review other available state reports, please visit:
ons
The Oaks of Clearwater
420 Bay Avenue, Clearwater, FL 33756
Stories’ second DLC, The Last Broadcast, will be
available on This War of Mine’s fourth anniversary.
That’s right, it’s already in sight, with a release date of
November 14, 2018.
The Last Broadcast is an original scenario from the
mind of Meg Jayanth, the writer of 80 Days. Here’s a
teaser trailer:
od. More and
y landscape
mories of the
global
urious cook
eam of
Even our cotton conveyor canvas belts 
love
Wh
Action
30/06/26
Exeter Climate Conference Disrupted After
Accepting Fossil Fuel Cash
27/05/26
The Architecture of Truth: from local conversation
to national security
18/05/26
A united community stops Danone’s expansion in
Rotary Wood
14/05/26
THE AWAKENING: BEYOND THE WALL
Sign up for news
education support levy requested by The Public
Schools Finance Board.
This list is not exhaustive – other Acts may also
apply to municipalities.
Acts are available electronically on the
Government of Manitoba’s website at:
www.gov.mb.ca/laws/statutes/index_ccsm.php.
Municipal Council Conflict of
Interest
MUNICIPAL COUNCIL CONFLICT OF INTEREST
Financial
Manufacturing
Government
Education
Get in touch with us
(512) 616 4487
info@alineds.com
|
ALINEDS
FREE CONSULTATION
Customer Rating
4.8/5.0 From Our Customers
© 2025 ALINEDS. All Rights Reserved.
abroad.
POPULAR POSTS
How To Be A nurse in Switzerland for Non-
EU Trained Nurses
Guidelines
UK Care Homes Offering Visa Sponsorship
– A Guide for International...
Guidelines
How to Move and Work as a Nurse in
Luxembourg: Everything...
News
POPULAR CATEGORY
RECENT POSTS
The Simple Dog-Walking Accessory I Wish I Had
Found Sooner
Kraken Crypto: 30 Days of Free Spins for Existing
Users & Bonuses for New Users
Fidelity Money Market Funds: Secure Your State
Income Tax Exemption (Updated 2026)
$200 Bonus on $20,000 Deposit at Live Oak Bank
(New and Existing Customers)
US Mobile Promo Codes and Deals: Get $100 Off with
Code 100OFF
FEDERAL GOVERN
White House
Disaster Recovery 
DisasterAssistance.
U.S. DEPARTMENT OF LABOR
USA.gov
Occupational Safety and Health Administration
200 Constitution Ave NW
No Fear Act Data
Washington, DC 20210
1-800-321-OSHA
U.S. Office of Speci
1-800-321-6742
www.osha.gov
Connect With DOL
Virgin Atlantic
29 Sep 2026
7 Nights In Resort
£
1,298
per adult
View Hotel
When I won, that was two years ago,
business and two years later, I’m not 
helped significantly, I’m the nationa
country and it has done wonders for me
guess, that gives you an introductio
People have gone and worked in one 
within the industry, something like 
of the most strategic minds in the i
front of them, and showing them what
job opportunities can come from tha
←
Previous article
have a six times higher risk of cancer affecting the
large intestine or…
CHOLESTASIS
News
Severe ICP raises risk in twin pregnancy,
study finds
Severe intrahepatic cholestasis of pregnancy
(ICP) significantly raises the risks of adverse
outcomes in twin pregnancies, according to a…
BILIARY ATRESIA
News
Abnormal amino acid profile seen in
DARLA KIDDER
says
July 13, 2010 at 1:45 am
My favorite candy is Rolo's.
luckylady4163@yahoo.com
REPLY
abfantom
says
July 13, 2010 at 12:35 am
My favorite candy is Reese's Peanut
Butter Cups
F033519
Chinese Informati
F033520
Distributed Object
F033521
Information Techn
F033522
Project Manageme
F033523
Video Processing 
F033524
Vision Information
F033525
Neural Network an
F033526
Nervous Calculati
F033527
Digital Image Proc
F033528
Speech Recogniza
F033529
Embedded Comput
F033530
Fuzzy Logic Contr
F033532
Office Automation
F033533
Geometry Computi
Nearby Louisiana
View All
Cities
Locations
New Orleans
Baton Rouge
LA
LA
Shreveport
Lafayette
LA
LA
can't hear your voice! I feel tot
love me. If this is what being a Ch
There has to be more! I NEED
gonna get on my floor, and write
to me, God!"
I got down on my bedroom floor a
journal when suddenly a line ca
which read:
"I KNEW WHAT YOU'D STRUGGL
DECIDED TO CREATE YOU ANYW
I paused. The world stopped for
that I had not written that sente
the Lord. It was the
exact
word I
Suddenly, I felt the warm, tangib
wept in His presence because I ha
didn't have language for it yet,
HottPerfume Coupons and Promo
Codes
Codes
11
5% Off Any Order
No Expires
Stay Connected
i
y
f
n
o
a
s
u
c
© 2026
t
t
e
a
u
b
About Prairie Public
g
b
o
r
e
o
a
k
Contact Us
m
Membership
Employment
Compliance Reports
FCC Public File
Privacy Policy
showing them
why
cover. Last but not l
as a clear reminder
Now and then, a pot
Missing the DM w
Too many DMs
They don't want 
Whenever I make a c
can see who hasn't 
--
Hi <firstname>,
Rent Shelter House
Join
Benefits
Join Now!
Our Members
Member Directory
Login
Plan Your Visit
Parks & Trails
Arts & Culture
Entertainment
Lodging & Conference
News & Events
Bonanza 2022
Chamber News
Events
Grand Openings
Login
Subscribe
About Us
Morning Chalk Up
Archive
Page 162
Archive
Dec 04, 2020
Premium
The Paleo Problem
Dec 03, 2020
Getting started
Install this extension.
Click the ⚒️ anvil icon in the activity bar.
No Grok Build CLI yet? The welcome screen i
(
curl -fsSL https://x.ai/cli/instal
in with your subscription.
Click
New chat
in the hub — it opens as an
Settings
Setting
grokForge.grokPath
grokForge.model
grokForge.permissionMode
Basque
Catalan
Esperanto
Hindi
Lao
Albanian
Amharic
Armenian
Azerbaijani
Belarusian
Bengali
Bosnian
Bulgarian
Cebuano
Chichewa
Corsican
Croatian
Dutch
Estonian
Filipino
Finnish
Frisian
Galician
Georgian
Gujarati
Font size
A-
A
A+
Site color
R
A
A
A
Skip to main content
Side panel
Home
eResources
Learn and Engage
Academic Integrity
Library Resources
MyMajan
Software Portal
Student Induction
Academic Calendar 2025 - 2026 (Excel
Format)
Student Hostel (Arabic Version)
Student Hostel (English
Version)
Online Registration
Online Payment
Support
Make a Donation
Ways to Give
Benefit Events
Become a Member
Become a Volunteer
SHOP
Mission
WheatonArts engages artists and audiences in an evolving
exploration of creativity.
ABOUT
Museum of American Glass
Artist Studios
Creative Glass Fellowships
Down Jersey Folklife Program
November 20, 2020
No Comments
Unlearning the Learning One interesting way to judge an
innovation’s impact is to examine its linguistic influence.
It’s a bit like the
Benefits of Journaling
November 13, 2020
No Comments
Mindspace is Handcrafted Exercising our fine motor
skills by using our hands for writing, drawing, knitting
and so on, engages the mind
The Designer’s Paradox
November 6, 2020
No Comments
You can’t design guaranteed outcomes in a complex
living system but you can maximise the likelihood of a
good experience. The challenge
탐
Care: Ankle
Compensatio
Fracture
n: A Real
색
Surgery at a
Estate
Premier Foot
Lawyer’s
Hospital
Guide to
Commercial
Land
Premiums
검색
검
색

Activity :: From the data above, output only the lines between the line containing "Connect With DOL" and the line containing "Severe intrahepatic cholestasis of pregnancy", inclusive, exactly as written.

The answer ::
Connect With DOL
Virgin Atlantic
29 Sep 2026
7 Nights In Resort
£
1,298
per adult
View Hotel
When I won, that was two years ago,
business and two years later, I’m not 
helped significantly, I’m the nationa
country and it has done wonders for me
guess, that gives you an introductio
People have gone and worked in one 
within the industry, something like 
of the most strategic minds in the i
front of them, and showing them what
job opportunities can come from tha
←
Previous article
have a six times higher risk of cancer affecting the
large intestine or…
CHOLESTASIS
News
Severe ICP raises risk in twin pregnancy,
study finds
Severe intrahepatic cholestasis of pregnancy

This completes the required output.